What are the treatment options for relapsed or refractory neuroblastoma?
Treatment options for relapsed and refractory neuroblastoma are decided by a multi-disciplinary tumour board and depend on the child's age, the location and extent of disease, the biology of the tumour, and what treatment has already been given. Options discussed may include new systemic treatment combinations, MIBG therapy (where the tumour cells absorb a radioactive substance directed specifically at them), high-dose treatment with stem cell rescue, radiation directed at specific sites, and entry into clinical trials where novel approaches are being tested. No two children follow the same path; the tumour board reviews all of these factors together before any recommendation is made.
What is the difference between relapsed and refractory neuroblastoma?

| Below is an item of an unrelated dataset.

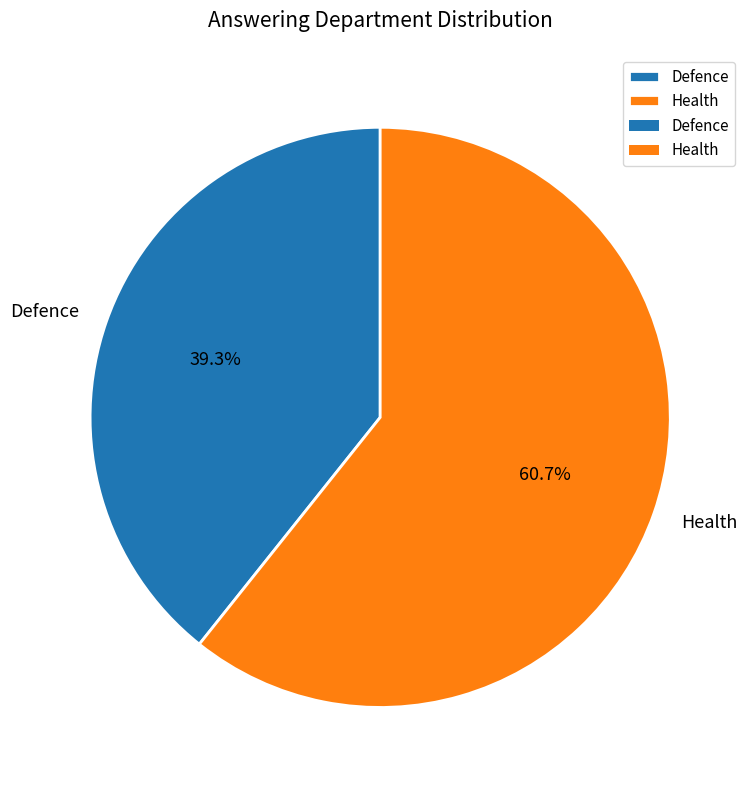

Is there a majority slice in this chart?

Yes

Relapsed neuroblastoma means the disease had responded to treatment (achieving remission) and then came back. Refractory neuroblastoma means the disease did not respond adequately to initial treatment — it persisted or continued growing despite treatment. Clinically, both situations present a similar challenge: the tumour has shown that it can resist at least some standard approaches. The distinction matters because it helps the tumour board understand the disease's behaviour and plan the most appropriate next step. Both situations benefit from a second opinion at a centre that has experience with these complex cases.
Should we seek a second opinion for relapsed neuroblastoma?

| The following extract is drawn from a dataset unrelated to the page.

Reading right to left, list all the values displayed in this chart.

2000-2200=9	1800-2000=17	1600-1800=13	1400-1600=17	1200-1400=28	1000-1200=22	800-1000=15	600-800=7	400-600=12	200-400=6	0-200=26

A second opinion at this stage is not only reasonable — it is actively encouraged. Relapsed and refractory neuroblastoma is a complex situation where treatment options require careful, specialised judgment. Having an independent expert review your child's full records — including the original biopsy, prior treatment records, current imaging, and tumour biology — means the family can make decisions with greater confidence. At CION Cancer Clinics, we offer a free written second opinion for all childhood cancer patients. Our tumour board reviews the full picture and gives you a clear written assessment of the options as we see them.
What support is available for families when a child's neuroblastoma relapses?

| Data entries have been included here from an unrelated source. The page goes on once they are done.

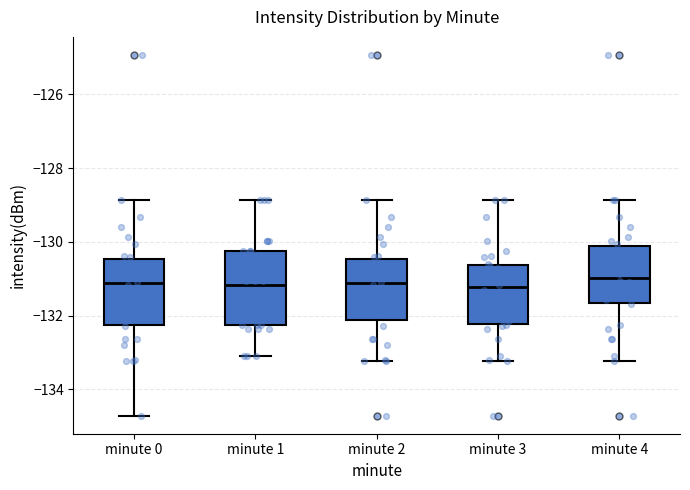

Reading left to right, transcribe this box plot: for each box, give where its median line is, the range the box spans, and where its two whiskers end, as read against the y-axis. The values are not printed on the chart, so give them approximately, as read against the axis.

minute 0: median -131.2, box -132.2 to -130.4, whiskers -134.8 to -128.8
minute 1: median -131.2, box -132.2 to -130.2, whiskers -133.0 to -128.8
minute 2: median -131.2, box -132.2 to -130.4, whiskers -133.2 to -128.8
minute 3: median -131.2, box -132.2 to -130.6, whiskers -133.2 to -128.8
minute 4: median -131.0, box -131.6 to -130.2, whiskers -133.2 to -128.8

When neuroblastoma comes back, the emotional weight on the entire family is enormous. Medical care is inseparable from emotional and practical support at this stage. At CION, every child's case is supported by a full care team that includes not just the oncologist but also a psycho-oncologist, a nutritional specialist, and a care coordinator who helps families navigate the system. You do not have to manage this journey alone — we walk every step of it with you. Our 45-minute consultations ensure your questions are heard and no decision is rushed.